Report each line of the listing below that holds "ContainerHealthCheckOutputTypeDef".

..............................

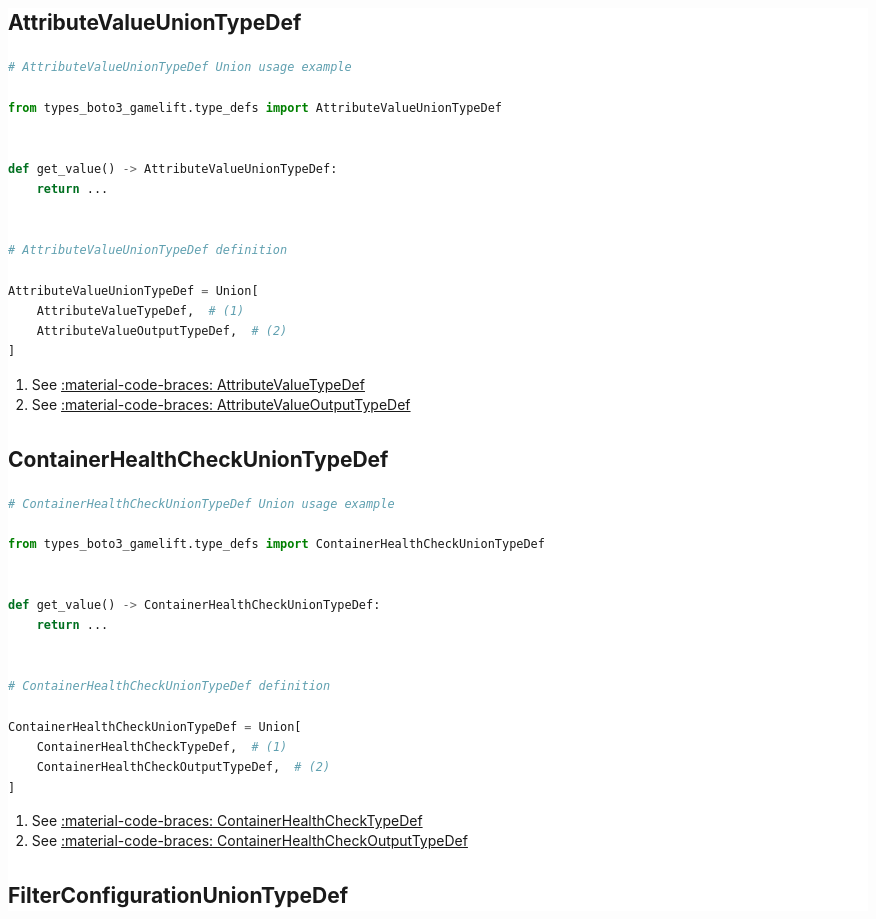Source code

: 
## AttributeValueUnionTypeDef

```python
# AttributeValueUnionTypeDef Union usage example

from types_boto3_gamelift.type_defs import AttributeValueUnionTypeDef


def get_value() -> AttributeValueUnionTypeDef:
    return ...


# AttributeValueUnionTypeDef definition

AttributeValueUnionTypeDef = Union[
    AttributeValueTypeDef,  # (1)
    AttributeValueOutputTypeDef,  # (2)
]
```

1. See [:material-code-braces: AttributeValueTypeDef](./type_defs.md#attributevaluetypedef)
2. See [:material-code-braces: AttributeValueOutputTypeDef](./type_defs.md#attributevalueoutputtypedef)

## ContainerHealthCheckUnionTypeDef

```python
# ContainerHealthCheckUnionTypeDef Union usage example

from types_boto3_gamelift.type_defs import ContainerHealthCheckUnionTypeDef


def get_value() -> ContainerHealthCheckUnionTypeDef:
    return ...


# ContainerHealthCheckUnionTypeDef definition

ContainerHealthCheckUnionTypeDef = Union[
    ContainerHealthCheckTypeDef,  # (1)
    ContainerHealthCheckOutputTypeDef,  # (2)
]
```

1. See [:material-code-braces: ContainerHealthCheckTypeDef](./type_defs.md#containerhealthchecktypedef)
2. See [:material-code-braces: ContainerHealthCheckOutputTypeDef](./type_defs.md#containerhealthcheckoutputtypedef)

## FilterConfigurationUnionTypeDef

..............................

▶ Exercise answer
    ContainerHealthCheckOutputTypeDef,  # (2)
2. See [:material-code-braces: ContainerHealthCheckOutputTypeDef](./type_defs.md#containerhealthcheckoutputtypedef)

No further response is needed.